## [Work instruction]
The line containing "hochzeitsdj.online" marks the start; extract exactly from it through the last line of the entries, and omit any pictures.

## [Material to process]
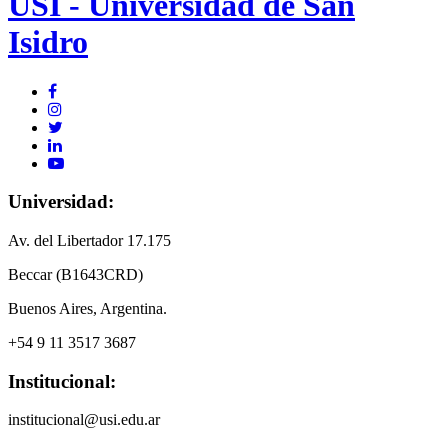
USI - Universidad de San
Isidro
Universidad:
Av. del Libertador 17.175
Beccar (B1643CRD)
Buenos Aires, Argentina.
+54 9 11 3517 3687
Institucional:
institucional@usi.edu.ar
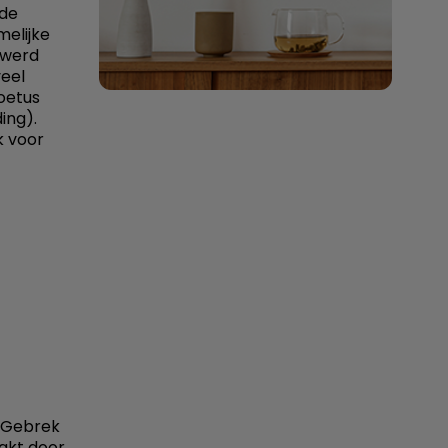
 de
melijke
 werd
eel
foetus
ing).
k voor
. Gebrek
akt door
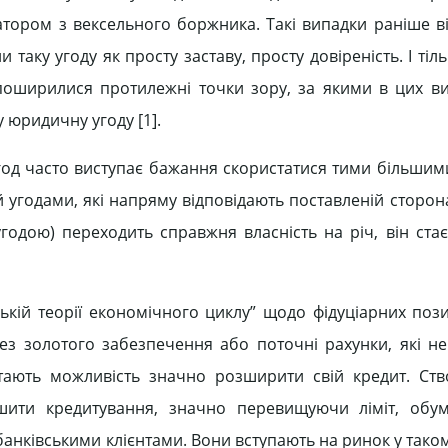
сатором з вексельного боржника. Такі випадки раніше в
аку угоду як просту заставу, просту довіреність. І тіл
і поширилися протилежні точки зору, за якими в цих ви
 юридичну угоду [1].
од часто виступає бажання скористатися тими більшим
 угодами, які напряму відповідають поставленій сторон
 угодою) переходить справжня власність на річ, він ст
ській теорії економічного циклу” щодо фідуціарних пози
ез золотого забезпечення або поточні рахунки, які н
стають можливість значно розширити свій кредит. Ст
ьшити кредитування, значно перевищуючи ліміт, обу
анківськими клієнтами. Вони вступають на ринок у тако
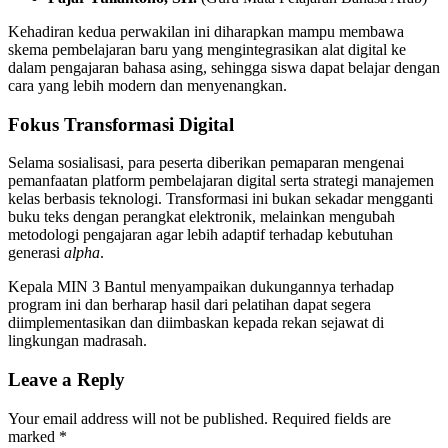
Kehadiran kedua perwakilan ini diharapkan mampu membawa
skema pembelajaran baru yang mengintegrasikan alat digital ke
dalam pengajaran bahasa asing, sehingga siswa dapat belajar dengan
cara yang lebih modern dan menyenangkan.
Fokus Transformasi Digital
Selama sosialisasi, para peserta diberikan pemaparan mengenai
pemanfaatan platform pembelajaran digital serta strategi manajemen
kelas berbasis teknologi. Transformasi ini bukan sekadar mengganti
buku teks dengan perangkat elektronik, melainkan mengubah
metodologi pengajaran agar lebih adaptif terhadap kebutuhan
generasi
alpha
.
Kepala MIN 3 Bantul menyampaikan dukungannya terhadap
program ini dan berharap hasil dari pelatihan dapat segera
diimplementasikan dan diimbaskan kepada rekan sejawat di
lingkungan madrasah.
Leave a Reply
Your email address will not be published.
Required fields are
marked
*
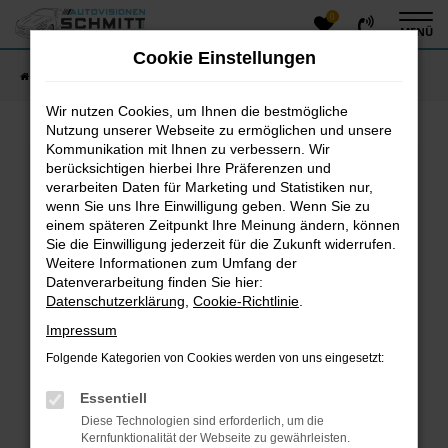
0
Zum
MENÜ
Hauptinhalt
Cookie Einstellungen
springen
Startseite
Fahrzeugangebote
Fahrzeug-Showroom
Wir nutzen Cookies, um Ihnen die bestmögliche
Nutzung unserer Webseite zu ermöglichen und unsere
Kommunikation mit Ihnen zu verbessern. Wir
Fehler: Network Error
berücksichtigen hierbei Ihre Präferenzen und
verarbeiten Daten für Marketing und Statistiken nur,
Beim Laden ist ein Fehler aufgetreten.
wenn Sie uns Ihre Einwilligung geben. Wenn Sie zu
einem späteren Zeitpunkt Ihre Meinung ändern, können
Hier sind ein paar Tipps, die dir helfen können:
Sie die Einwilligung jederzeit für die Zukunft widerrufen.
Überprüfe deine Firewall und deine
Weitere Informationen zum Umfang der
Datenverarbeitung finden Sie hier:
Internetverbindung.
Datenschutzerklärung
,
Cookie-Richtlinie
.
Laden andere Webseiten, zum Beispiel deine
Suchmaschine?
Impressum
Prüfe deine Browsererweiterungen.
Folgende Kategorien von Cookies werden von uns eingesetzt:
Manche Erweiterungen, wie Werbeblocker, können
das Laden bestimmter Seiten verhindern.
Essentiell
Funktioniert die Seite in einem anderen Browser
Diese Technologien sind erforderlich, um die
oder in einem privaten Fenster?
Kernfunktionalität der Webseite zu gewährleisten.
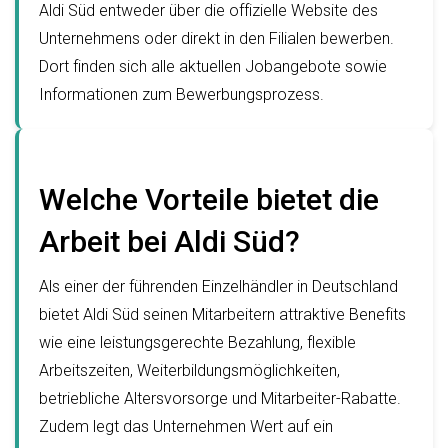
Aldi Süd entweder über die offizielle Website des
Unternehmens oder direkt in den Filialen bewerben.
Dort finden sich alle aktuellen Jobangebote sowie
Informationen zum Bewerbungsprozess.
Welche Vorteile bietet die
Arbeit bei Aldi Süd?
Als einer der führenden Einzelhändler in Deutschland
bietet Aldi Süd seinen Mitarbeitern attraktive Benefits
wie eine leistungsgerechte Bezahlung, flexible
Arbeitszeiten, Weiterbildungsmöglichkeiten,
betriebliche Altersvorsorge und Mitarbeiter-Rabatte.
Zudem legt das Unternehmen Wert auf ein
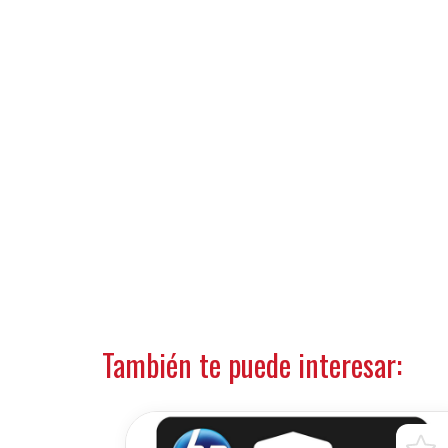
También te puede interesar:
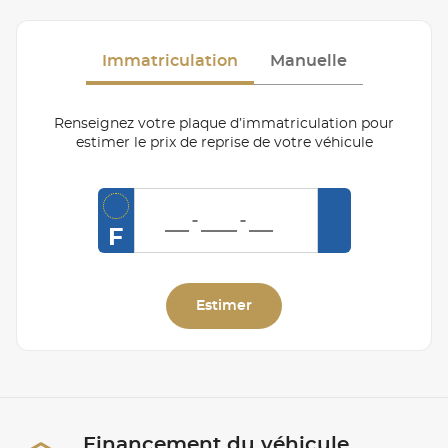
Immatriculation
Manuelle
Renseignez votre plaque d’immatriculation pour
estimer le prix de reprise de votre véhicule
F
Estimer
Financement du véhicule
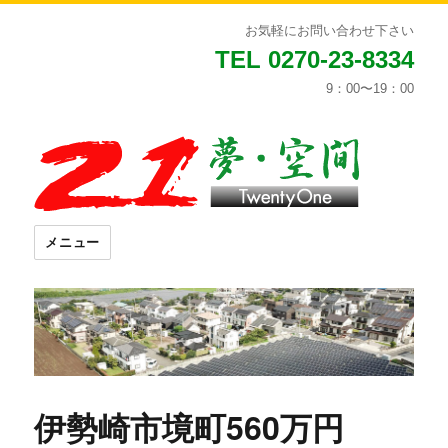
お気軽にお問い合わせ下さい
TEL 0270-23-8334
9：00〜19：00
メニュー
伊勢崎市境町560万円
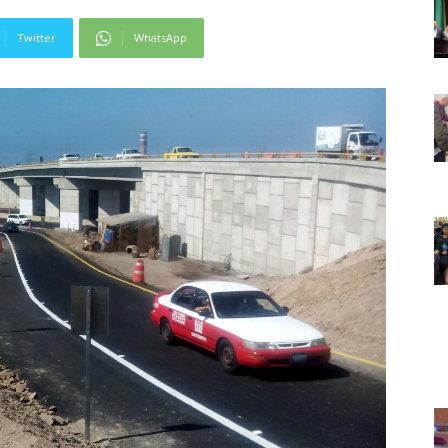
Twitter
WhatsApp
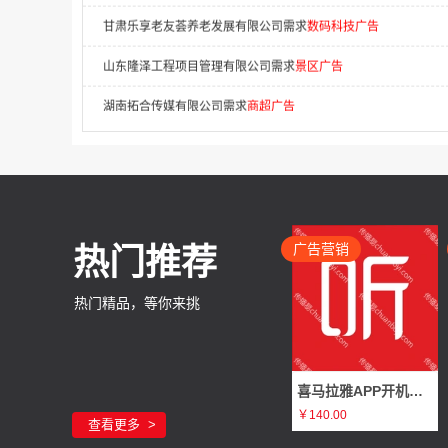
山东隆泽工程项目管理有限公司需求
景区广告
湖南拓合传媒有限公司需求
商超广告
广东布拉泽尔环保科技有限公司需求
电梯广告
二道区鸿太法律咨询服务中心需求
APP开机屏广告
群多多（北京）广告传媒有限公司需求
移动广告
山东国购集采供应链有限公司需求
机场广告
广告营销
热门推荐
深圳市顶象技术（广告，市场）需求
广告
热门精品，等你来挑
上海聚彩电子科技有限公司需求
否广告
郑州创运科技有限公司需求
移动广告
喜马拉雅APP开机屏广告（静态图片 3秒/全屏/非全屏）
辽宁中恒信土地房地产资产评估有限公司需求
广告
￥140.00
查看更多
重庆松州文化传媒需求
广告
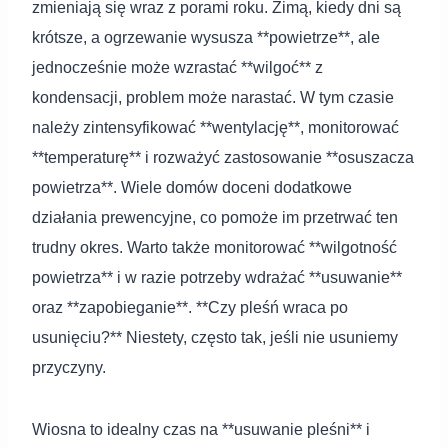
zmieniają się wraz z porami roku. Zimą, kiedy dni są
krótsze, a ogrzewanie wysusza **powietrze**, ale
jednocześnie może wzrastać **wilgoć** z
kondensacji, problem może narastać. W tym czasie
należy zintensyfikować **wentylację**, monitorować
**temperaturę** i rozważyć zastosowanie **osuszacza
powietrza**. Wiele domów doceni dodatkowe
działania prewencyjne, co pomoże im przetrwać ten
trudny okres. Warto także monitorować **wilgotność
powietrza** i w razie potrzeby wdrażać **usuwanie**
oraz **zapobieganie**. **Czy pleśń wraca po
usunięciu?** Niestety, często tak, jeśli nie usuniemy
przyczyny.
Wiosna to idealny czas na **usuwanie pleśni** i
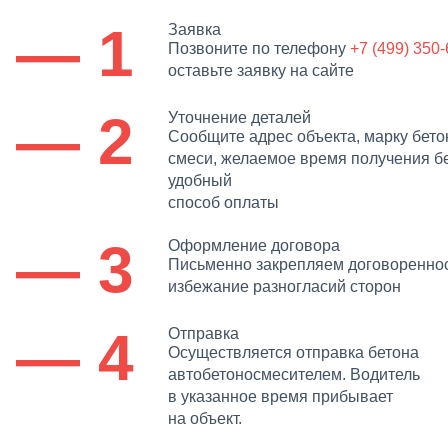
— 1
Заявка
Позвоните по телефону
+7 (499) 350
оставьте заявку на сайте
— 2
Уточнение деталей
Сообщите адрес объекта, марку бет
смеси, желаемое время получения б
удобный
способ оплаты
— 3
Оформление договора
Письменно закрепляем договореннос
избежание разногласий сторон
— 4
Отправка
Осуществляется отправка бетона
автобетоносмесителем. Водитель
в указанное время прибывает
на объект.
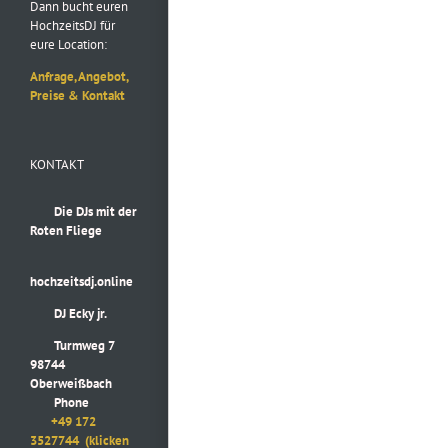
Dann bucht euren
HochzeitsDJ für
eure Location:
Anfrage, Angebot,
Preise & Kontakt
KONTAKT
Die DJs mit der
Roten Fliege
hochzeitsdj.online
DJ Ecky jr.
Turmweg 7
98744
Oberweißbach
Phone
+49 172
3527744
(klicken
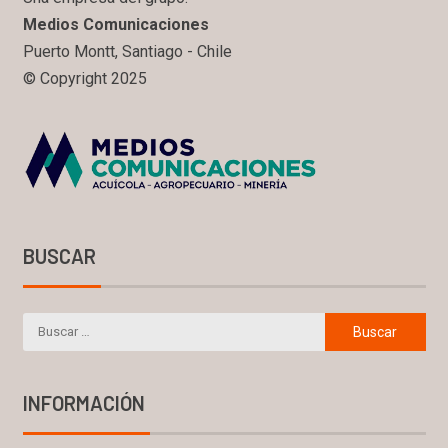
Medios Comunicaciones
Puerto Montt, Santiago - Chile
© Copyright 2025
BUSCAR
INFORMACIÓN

## [Expected answer]
hochzeitsdj.online
DJ Ecky jr.
Turmweg 7
98744
Oberweißbach
Phone
+49 172
3527744
(klicken
Medios Comunicaciones
Puerto Montt, Santiago - Chile
© Copyright 2025
BUSCAR
INFORMACIÓN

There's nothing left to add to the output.